▸ **Required actions**:
[1] In the blog excerpt on Afghanistan below, which year does the author call Iraq's worst year so far?
[2] Render this sentence from the blog excerpt on Afghanistan below into Spanish: "We never got tired of that."
[3] Extend the blog excerpt on Afghanistan and mentoring teams below, picking up right after its final sentence.

▸ **Text passage**:
= Beginning of Section =

We may not like it, but we simply have to accept that because of choices that were made (rightly or wrongly) at the level of higher strategy, the real start of the rebuilding of national institutions in Afghanistan was retarded, and probably should really be dated at the earliest from 2005, around the time of Karzai's election, not 2002: two full years after the start of similar American efforts in Iraq. And recall Iraq's real low point, its worst year (so far) was 2007. Which is, my now-somewhat-informed guess is saying, about where we are in Afghanistan today: the dark before the dawn. That's not to say it couldn't get still worse -- we could absolutely still mess this up -- for as Gates takes pains to say, the enemy has yet to cast his vote. But any expectations we should have been doing much better, specifically in security-force-building at this point, given the paucity of resources assigned to the problem in its earliest years, are simply unrealistic.
May 15, 2009
Ralph Peters, poser
Foust says all worth saying about the latest typically content-free column from ex-officer and Tom Clancy wannabe Ralph Peters. But this quote from the old poser did make me laugh:
"We turned the blood tide during the hours of darkness, while journalists snored in their bunks."
Remember, we're the main effort
One of the running gags with the mentoring teams I worked with was for someone to say, after hearing about some lack of key supplies or equipment, or some new manning shortfall, or some new piece of gear that had been issued to everyone in the battle group or the rear echelon that hadn't yet even been ordered for us, "remember, mentoring is the main effort now." We never got tired of that.

= End of Section =

▸ **Data shown**:
= Beginning of Section =

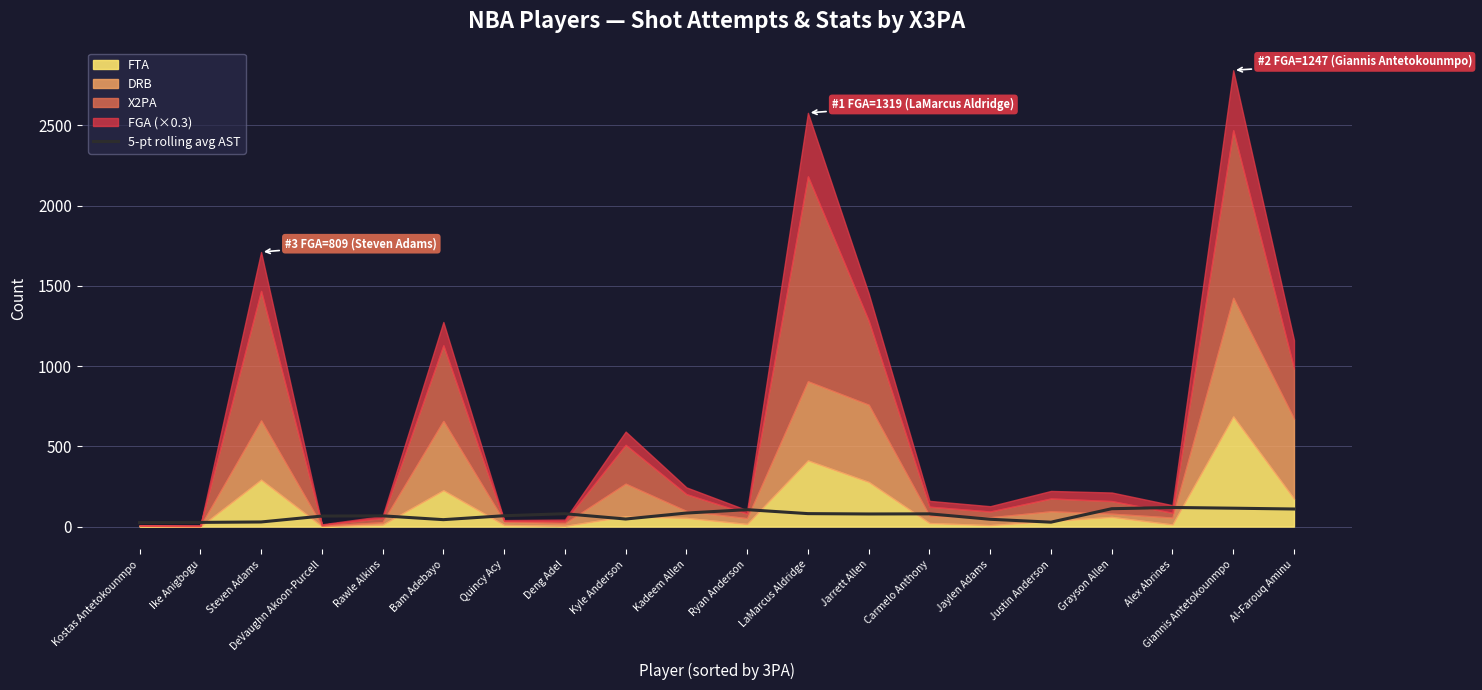

The value of 5-pt rolling avg AST at Quincy Acy is 67.6. True or false?

True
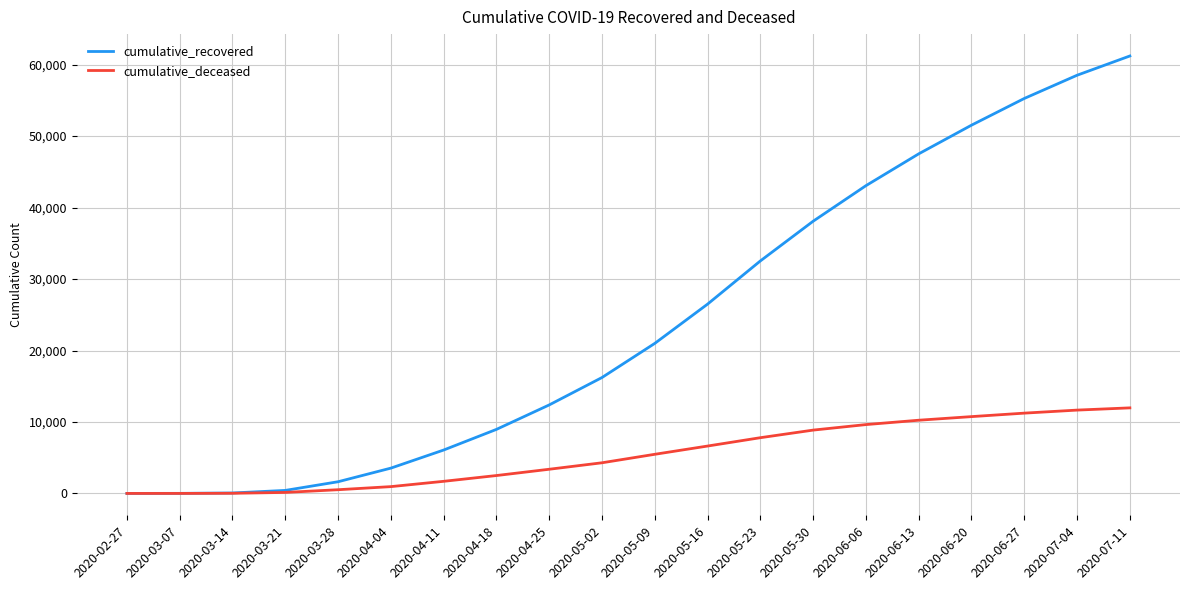

The value of cumulative_recovered at 2020-06-27 is 73454. True or false?

False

= End of Section =

▸ **Exercise answers**:
[1] Iraq's worst year so far was 2007.

[2] Nunca nos cansamos de eso.

[3]
Which is why I wasn't at all surprised to read that an American ETT is a little concerned about the quality of their replacements.
Hey, I was lucky in both my co-workers and my successors. But no one from any army I worked with in the mentoring game thought they were either well-supported or even much respected by their own chains of command. This went far beyond usual soldier-griping. Consistently, our biggest obstacle to achieving our mission wasn't the Afghan army, or even the insurgency. Mentoring Afghan security forces, which we may claim is our main effort, is simply not being resourced proportionately to the requirement.
In the movie "Lawrence of Arabia," General Murray, the first British commander in Egypt, calls the Arab Revolt, in justifying his own under-resourcing, "a sideshow of a sideshow": the least important component of a secondary theatre of war. We may not have had much else in common with T.E. Lawrence, other than maybe in our daydreams, but until recently, with Iraq as the Americans' main event, mentoring indigenous security forces in the Afghan theatre has had something like a similar feel.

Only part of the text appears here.